– А правда ли, – встревает Панкратова, – что вы с Водкиным в церкви поете? – Егоров мнется у дверей. – А еще комсомольцы, – упрекает Панкратова, глядясь в зеркальце и пудря нос, – прислужники мракобесов.
– Ладно, – говорит Сухоруков. – Это же не означает, что мальчики в Бога верят.
Егоров оборачивается, смотрит завучу в глаза.
– Я верую.
Стены серые, а должны быть белые, и купола надо золотом крыть, да где его взять, листовое, сусальное, и плати всем, от дворника до кочегара; прихожан раз, два и обчелся, старухи, такие дремучие, что не знают даже, кому молятся; триединство символа веры для них темный лес; никак им не вдолбить, что Отец, Сын и Святой Дух – это как бы одно лицо, а в то же время и не одно. Все только просят: дай, Господи, а если не дает, виноват отец Владимир.
Так ворчал батюшка, сбивая сумму гонорара для Водкина и Егорова.
Влад рекламировал себя, как мог, говорил, что он второй Собинов, тенор у него лирический, хоть куда. Егоров клялся, что может своим басом разбить тарелку.
И это, святой отец, ну, хоть это стоит по червонцу на нос?
Однако поп неумолим: по трёхе каждому. Всё. А если Никита хочет, чтобы его кормили, одевали, да еще стипендию приплачивали, можно пойти в духовную семинарию, и был бы дивный певчий, такие голоса не часто сыщешь. Однако Никита свободолюбив, он в рясе себя не видит. Да и, вообще, – ни в одной униформе мира.
Батюшка говорил, начнете после моих слов Богородице Дева, радуйся, и они читают с листа.
Водкин поет непрочным тенорком, Егоров внизу уверенно ведет аккорд, он незаменим в этом крохотном хоре из четырех женщин, ничейной девочки и двух учащихся из музыкалки.
Ничейную девочку зовут Кларисса, 11 лет, держит верхнее сопрано. Худа, бледна, во все лицо два яхонтовых глаза; когда она поет «аллилуйя» и смотрит на Егорова, у него бегут мурашки по коже – ангел небесный!
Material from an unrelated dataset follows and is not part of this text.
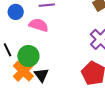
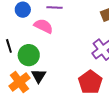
orange cross: (23, 71) -> (19, 82), moved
Восемнадцать лет шел Егоров к церкви пресвятого Николая Мученика. Его путь к храму лежал от утробы неверующей матери под пьяную ругань отца-атеиста, через уроки в детдоме, под барабанную дробь и дребедень да флаги державы, окрашенной в три цвета – красный, охровый и зеленый.
На девятнадцатом Никита разделся донага в нетопленом храме, шагнул в воду, пахнущую небом и серебром, погрузился в нее с головою, обошел вокруг алтаря, надел алюминиевый крестик, и в душе его поселились два чувства: восторг и бесстрашие.